--- PROVIDED MATERIAL ---
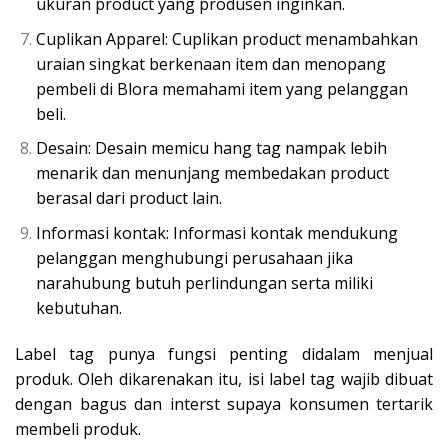
ukuran product yang produsen inginkan.
Cuplikan Apparel: Cuplikan product menambahkan
uraian singkat berkenaan item dan menopang
pembeli di Blora memahami item yang pelanggan
beli.
Desain: Desain memicu hang tag nampak lebih
menarik dan menunjang membedakan product
berasal dari product lain.
Informasi kontak: Informasi kontak mendukung
pelanggan menghubungi perusahaan jika
narahubung butuh perlindungan serta miliki
kebutuhan.
Label tag punya fungsi penting didalam menjual
produk. Oleh dikarenakan itu, isi label tag wajib dibuat
dengan bagus dan interst supaya konsumen tertarik
membeli produk.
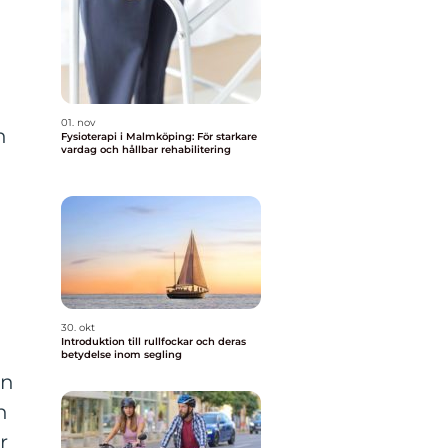
01. nov
n
Fysioterapi i Malmköping: För starkare
vardag och hållbar rehabilitering
30. okt
Introduktion till rullfockar och deras
betydelse inom segling
on
n
r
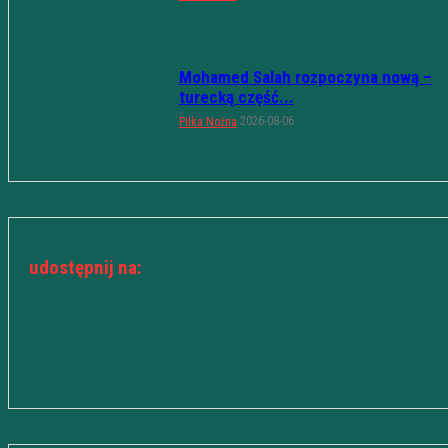
Mohamed Salah rozpoczyna nową –
turecką część...
2026-08-06
Piłka Nożna
udostępnij na:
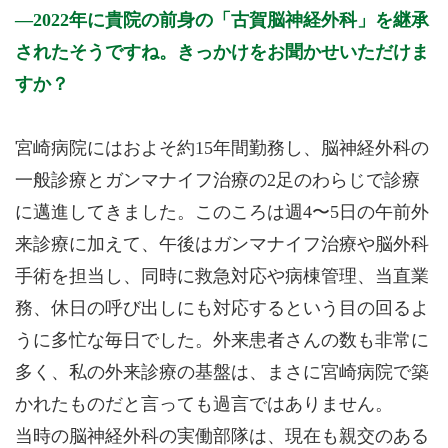
2022年に貴院の前身の「古賀脳神経外科」を継承
されたそうですね。きっかけをお聞かせいただけま
すか？
宮崎病院にはおよそ約15年間勤務し、脳神経外科の
一般診療とガンマナイフ治療の2足のわらじで診療
に邁進してきました。このころは週4〜5日の午前外
来診療に加えて、午後はガンマナイフ治療や脳外科
手術を担当し、同時に救急対応や病棟管理、当直業
務、休日の呼び出しにも対応するという目の回るよ
うに多忙な毎日でした。外来患者さんの数も非常に
多く、私の外来診療の基盤は、まさに宮崎病院で築
かれたものだと言っても過言ではありません。
当時の脳神経外科の実働部隊は、現在も親交のある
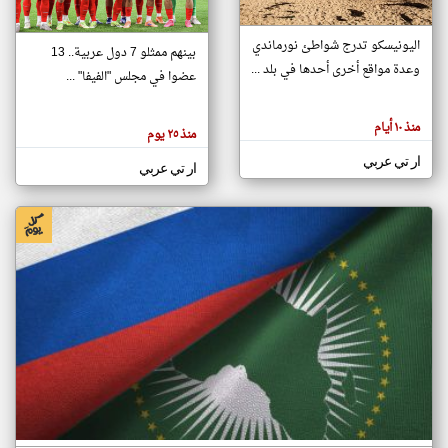
اليونيسكو تدرج شواطئ نورماندي
بينهم ممثلو 7 دول عربية.. 13
klyoum.com
وعدة مواقع أخرى أحدها في بلد ...
تغيير الدولة
عضوا في مجلس "الفيفا" ...
تعبر
مصادر الأخبار من جزر القمر
المقالات
الموجوده
اخبار جزر القمر على مدار الساعة
منذ ١٠ أيام
هنا عن
منذ ٢٥ يوم
وجهة
نظر
أهم اخبار جزر القمر العاجلة والمباشرة
ار تي عربي
كاتبيها.
ار تي عربي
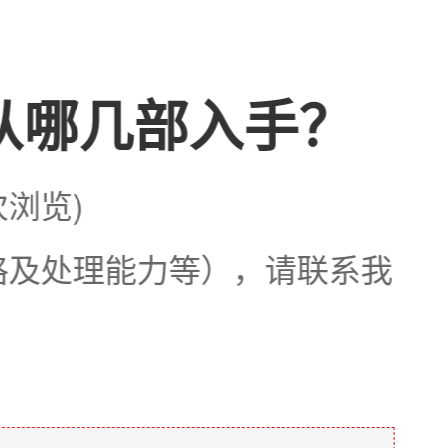
从哪几部入手？
次浏览)
格及处理能力等），请联系我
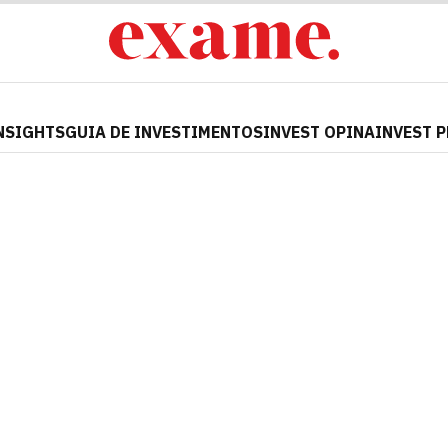
NSIGHTS
GUIA DE INVESTIMENTOS
INVEST OPINA
INVEST 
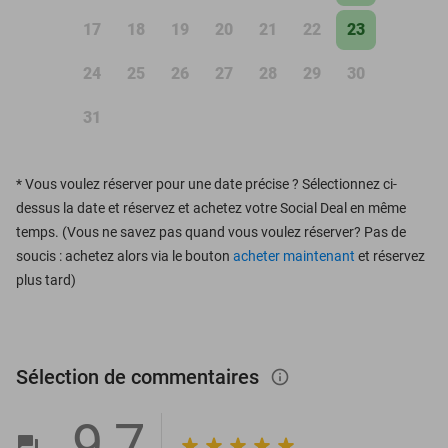
17
18
19
20
21
22
23
24
25
26
27
28
29
30
31
*
Vous voulez réserver pour une date précise ? Sélectionnez ci-
dessus la date et réservez et achetez votre Social Deal en même
temps. (Vous ne savez pas quand vous voulez réserver? Pas de
soucis : achetez alors via le bouton
acheter maintenant
et réservez
plus tard)
Sélection de commentaires
info_outlined
9,7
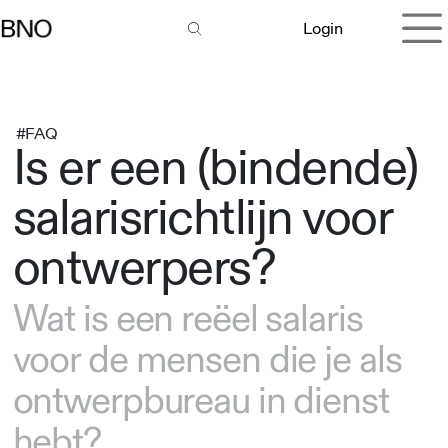
Overslaan naar inhoud
Login
#FAQ
Is er een (bindende)
salarisrichtlijn voor
ontwerpers?
Wat is een reëel salaris
voor de mensen die je als
ontwerpbureau in dienst
hebt?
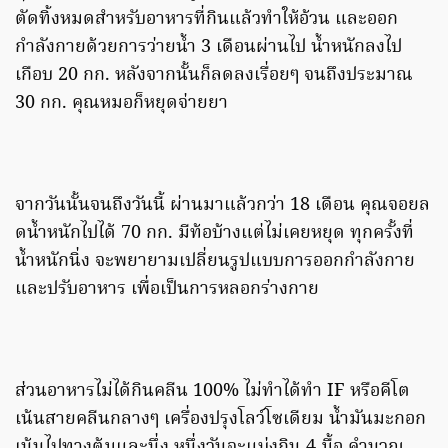
ตัดทิ้งหมดสำหรับอาหารที่กินแล้วทำให้อ้วน และออก
กำลังกายด้วยการว่ายน้ำ 3 เดือนผ่านไป น้ำหนักลงไป
เกือบ 20 กก. หลังจากนั้นก็ลดลงเรื่อยๆ จนถึงประมาณ
30 กก. คุณหมอก็หยุดจ่ายยา
จากวันนั้นจนถึงวันนี้ ผ่านมาแล้วกว่า 18 เดือน คุณจอยล
ดน้ำหนักไปได้ 70 กก. มีท้อบ้างแต่ไม่เคยหยุด ทุกครั้งที่
น้ำหนักนิ่ง จะพยายามเปลี่ยนรูปแบบการออกกำลังกาย
และปรับอาหาร เพื่อเป็นการหลอกร่างกาย
ส่วนอาหารไม่ได้กินคลีน 100% ไม่ทำได้ทำ IF หรือคีโต
เน้นสายคลีนกลางๆ เครื่องปรุงโลว์โซเดียม น้ำมันมะกอก
เน้นไปทางต้มและนึ่ง หนึ่งวันจะแบ่งกิน 4 มื้อ คำนวณ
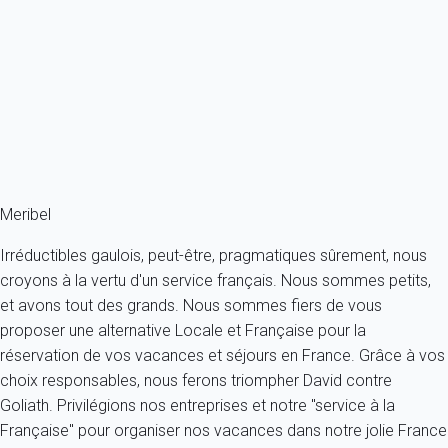
Appartement 2 chambres Les Allues
France - Alpes - Savoie - Meribel - Les Allues
6 personnes - 2 chambres - 1 salle de bain
À partir de
208€
/nuit
Ref : 78742
Fermer
Meribel
Irréductibles gaulois, peut-être, pragmatiques sûrement, nous
croyons à la vertu d'un service français. Nous sommes petits,
et avons tout des grands. Nous sommes fiers de vous
proposer une alternative Locale et Française pour la
réservation de vos vacances et séjours en France. Grâce à vos
choix responsables, nous ferons triompher David contre
Goliath. Privilégions nos entreprises et notre "service à la
Française" pour organiser nos vacances dans notre jolie France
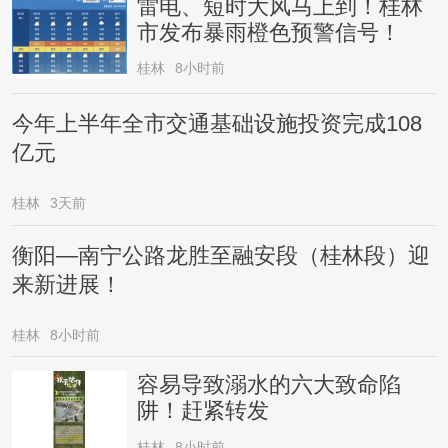
雷电、短时大风马上到！桂林
市发布暴雨橙色预警信号！
桂林
8小时前
今年上半年全市交通基础设施投资完成108
亿元
桂林
3天前
衡阳—南宁公路龙胜至融安段（桂林段）迎
来新进展！
桂林
8小时前
容易导致溺水的六大致命陷
阱！赶紧转发
桂林
8小时前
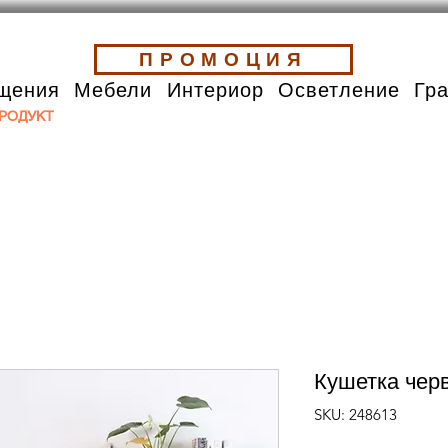
ПРОМОЦИЯ
щения
Мебели
Интериор
Осветление
Гр
РОДУКТ
Кушетка чер
SKU: 248613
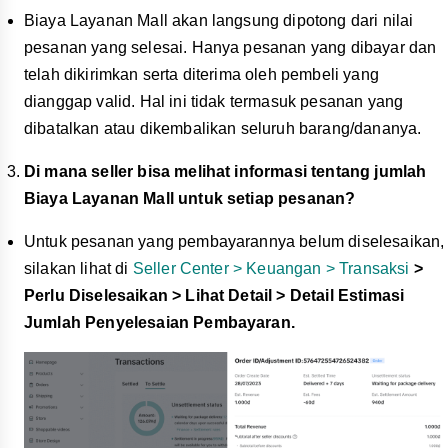
Biaya Layanan Mall akan langsung dipotong dari nilai
pesanan yang selesai. Hanya pesanan yang dibayar dan
telah dikirimkan serta diterima oleh pembeli yang
dianggap valid. Hal ini tidak termasuk pesanan yang
dibatalkan atau dikembalikan seluruh barang/dananya.
Di mana seller bisa melihat informasi tentang jumlah
Biaya Layanan Mall untuk setiap pesanan?
Untuk pesanan yang pembayarannya belum diselesaikan,
silakan lihat di
Seller Center > Keuangan > Transaksi
>
Perlu Diselesaikan > Lihat Detail > Detail Estimasi
Jumlah Penyelesaian Pembayaran.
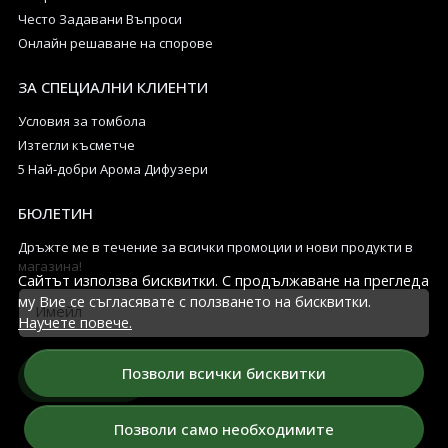
Често Задавани Въпроси
Онлайн решаване на спорове
ЗА СПЕЦИАЛНИ КЛИЕНТИ
Условия за томбола
Изтегли късметче
5 Най-добри Арома Дифузери
БЮЛЕТИН
Дръжте ме в течение за всички промоции и нови продукти в
магазина!
Сайтът използва бисквитки. С продължаване на прегледа
му Вие се съгласявате с ползването на бисквитки.
Имейл
Научете повече.
Позволи всички бисквитки
Абонирай се
Позволи само необходимите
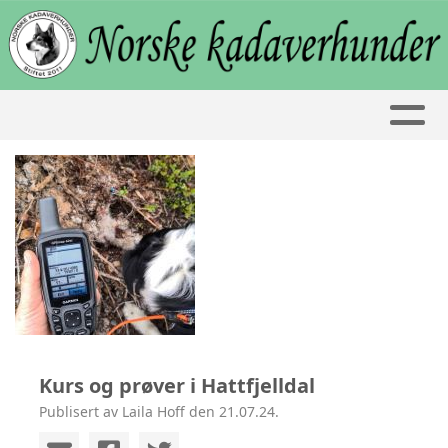
Kurs og prøver i Hattfjelldal
Publisert av Laila Hoff den 21.07.24.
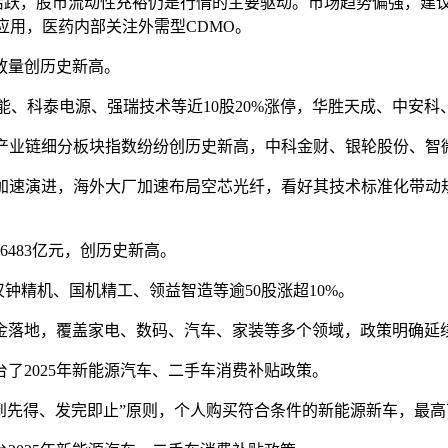
活跃，股市流动性充裕仍是行情的主要驱动。市场趋势偏强，建议
应用，医药内部关注外需型CDMO。
放量创历史新高。
智能、科泰电源、强瑞技术等近10股20%涨停，华胜天成、中安科
能产业链细分板块指数纷纷创历史新高，中科金财、银轮股份、智
业加速演进，海外大厂加速布局空芯光纤，看好其技术标准化带动
。
6483亿元，创历史新高。
钟精机、国机精工、领益智造等逾50股涨超10%。
金落地，覆盖家电、数码、汽车、家装等多个领域，政策明确延续至2
台了
2025年新能源汽车、二手车消费补贴政策。
先到先得、发完即止”原则，个人购买符合条件的新能源新车，最高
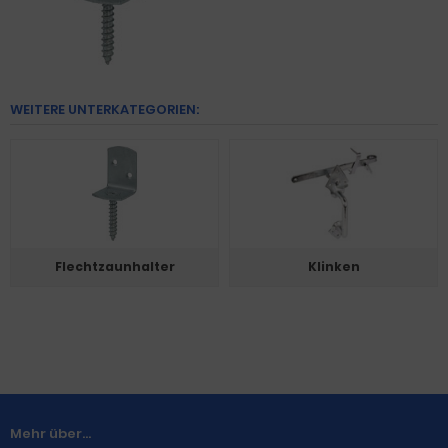
WEITERE UNTERKATEGORIEN:
Flechtzaunhalter
Klinken
Mehr über...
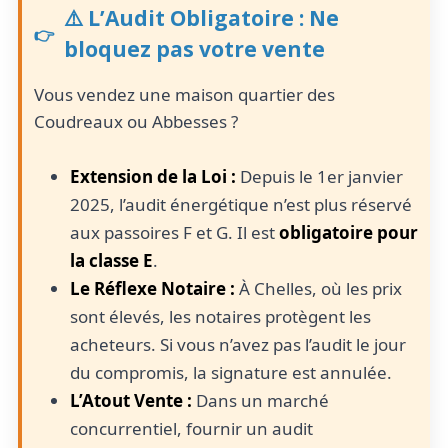
⚠️ L’Audit Obligatoire : Ne
bloquez pas votre vente
Vous vendez une maison quartier des
Coudreaux ou Abbesses ?
Extension de la Loi :
Depuis le 1er janvier
2025, l’audit énergétique n’est plus réservé
aux passoires F et G. Il est
obligatoire pour
la classe E
.
Le Réflexe Notaire :
À Chelles, où les prix
sont élevés, les notaires protègent les
acheteurs. Si vous n’avez pas l’audit le jour
du compromis, la signature est annulée.
L’Atout Vente :
Dans un marché
concurrentiel, fournir un audit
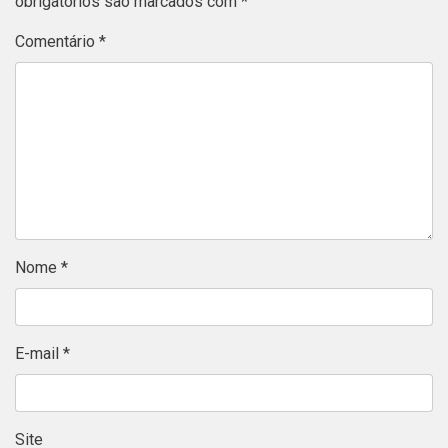
obrigatórios são marcados com
*
Comentário
*
Nome
*
E-mail
*
Site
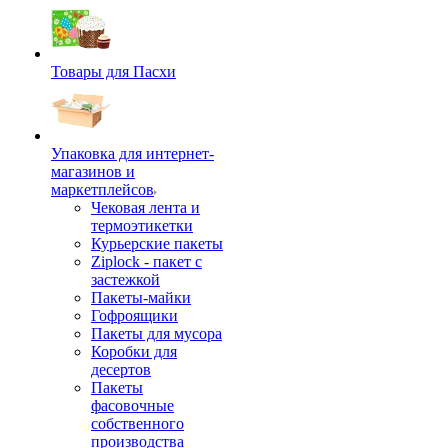
Товары для Пасхи
Упаковка для интернет-
магазинов и
маркетплейсов
Чековая лента и
термоэтикетки
Курьерские пакеты
Ziplock - пакет с
застежкой
Пакеты-майки
Гофроящики
Пакеты для мусора
Коробки для
десертов
Пакеты
фасовочные
собственного
производства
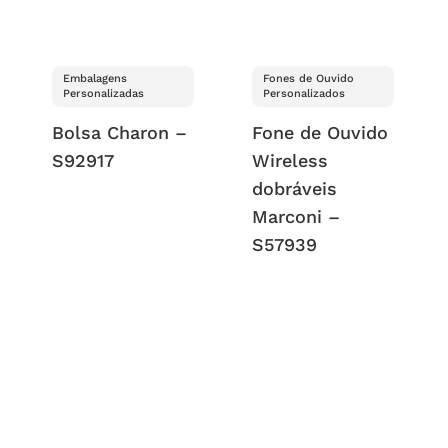
Embalagens
Fones de Ouvido
Personalizadas
Personalizados
Bolsa Charon –
Fone de Ouvido
S92917
Wireless
dobráveis
Marconi –
S57939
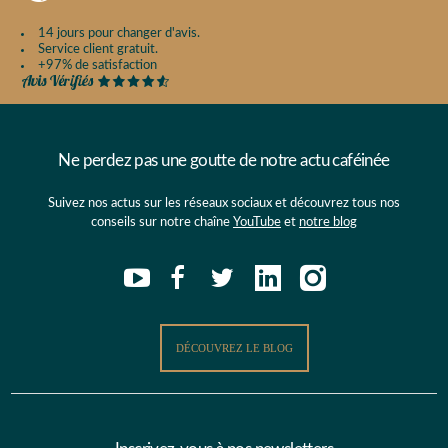
14 jours pour changer d'avis.
Service client gratuit.
+97% de satisfaction
Ne perdez pas une goutte de notre actu caféinée
Suivez nos actus sur les réseaux sociaux et découvrez tous nos
conseils sur notre chaîne
YouTube
et
notre blog
DÉCOUVREZ LE BLOG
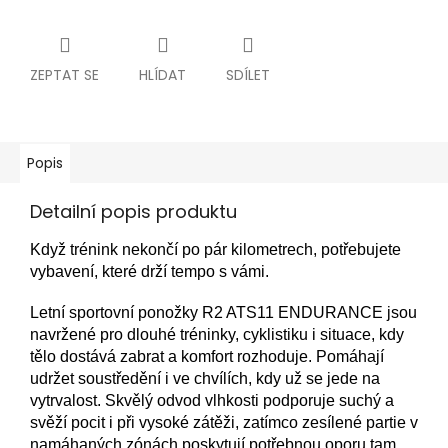
ZEPTAT SE
HLÍDAT
SDÍLET
Popis
Detailní popis produktu
Když trénink nekončí po pár kilometrech, potřebujete
vybavení, které drží tempo s vámi.
Letní sportovní ponožky R2 ATS11 ENDURANCE jsou
navržené pro dlouhé tréninky, cyklistiku i situace, kdy
tělo dostává zabrat a komfort rozhoduje. Pomáhají
udržet soustředění i ve chvílích, kdy už se jede na
vytrvalost. Skvělý odvod vlhkosti podporuje suchý a
svěží pocit i při vysoké zátěži, zatímco zesílené partie v
namáhaných zónách poskytují potřebnou oporu tam,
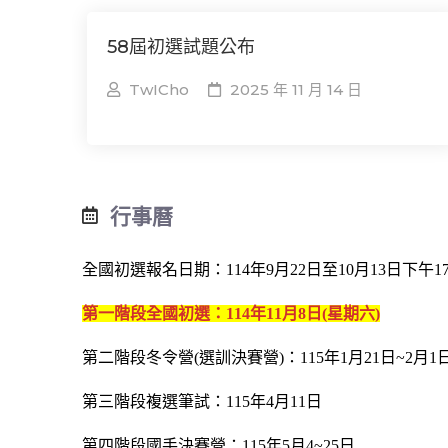
58屆初選試題公布
TwICho
2025 年 11 月 14 日
行事曆
全國初選報名日期：114年9月22日至10月13日下午17
第一階段全國初選：114年11月8日(星期六)
第二階段冬令營(選訓決賽營)：115年1月21日~2月1
第三階段複選筆試：115年4月11日
第四階段國手決賽營：115年5月4~25日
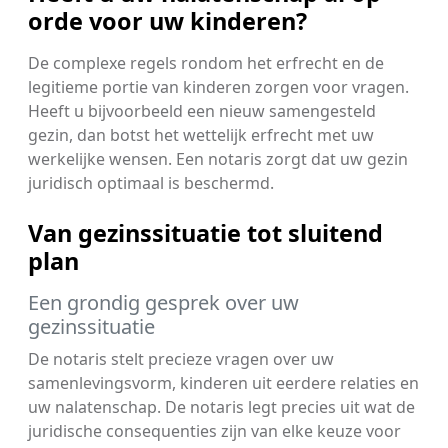
orde voor uw kinderen?
De complexe regels rondom het erfrecht en de
legitieme portie van kinderen zorgen voor vragen.
Heeft u bijvoorbeeld een nieuw samengesteld
gezin, dan botst het wettelijk erfrecht met uw
werkelijke wensen. Een notaris zorgt dat uw gezin
juridisch optimaal is beschermd.
Van gezinssituatie tot sluitend
plan
Een grondig gesprek over uw
gezinssituatie
De notaris stelt precieze vragen over uw
samenlevingsvorm, kinderen uit eerdere relaties en
uw nalatenschap. De notaris legt precies uit wat de
juridische consequenties zijn van elke keuze voor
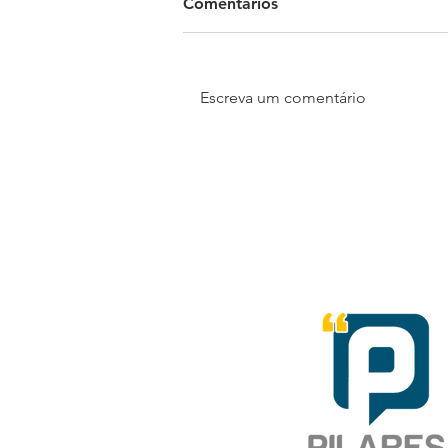
Comentários
Escreva um comentário
Guaratinguetá, no Vale do
Paraíba, é um dos destinos
mais procurados para o
turismo religioso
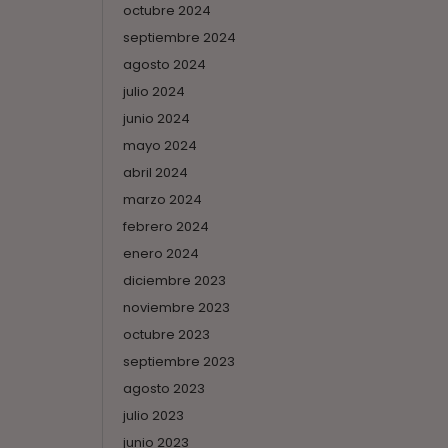
octubre 2024
septiembre 2024
agosto 2024
julio 2024
junio 2024
mayo 2024
abril 2024
marzo 2024
febrero 2024
enero 2024
diciembre 2023
noviembre 2023
octubre 2023
septiembre 2023
agosto 2023
julio 2023
junio 2023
---
== TRY IT ==
Once the line with "Bolsa Charon –" is found above, transcribe each line from it through the line with "第三階段複選筆試：115年4月11日", exactly, and omit the pictures.

== RESPONSE TO THE TASK ==
Bolsa Charon –
Fone de Ouvido
S92917
Wireless
dobráveis
Marconi –
S57939
14 jours pour changer d'avis.
Service client gratuit.
+97% de satisfaction
Ne perdez pas une goutte de notre actu caféinée
Suivez nos actus sur les réseaux sociaux et découvrez tous nos
conseils sur notre chaîne
YouTube
et
notre blog
DÉCOUVREZ LE BLOG
ZEPTAT SE
HLÍDAT
SDÍLET
Popis
Detailní popis produktu
Když trénink nekončí po pár kilometrech, potřebujete
vybavení, které drží tempo s vámi.
Letní sportovní ponožky R2 ATS11 ENDURANCE jsou
navržené pro dlouhé tréninky, cyklistiku i situace, kdy
tělo dostává zabrat a komfort rozhoduje. Pomáhají
udržet soustředění i ve chvílích, kdy už se jede na
vytrvalost. Skvělý odvod vlhkosti podporuje suchý a
svěží pocit i při vysoké zátěži, zatímco zesílené partie v
namáhaných zónách poskytují potřebnou oporu tam,
58屆初選試題公布
TwICho
2025 年 11 月 14 日
行事曆
全國初選報名日期：114年9月22日至10月13日下午17
第一階段全國初選：114年11月8日(星期六)
第二階段冬令營(選訓決賽營)：115年1月21日~2月1
第三階段複選筆試：115年4月11日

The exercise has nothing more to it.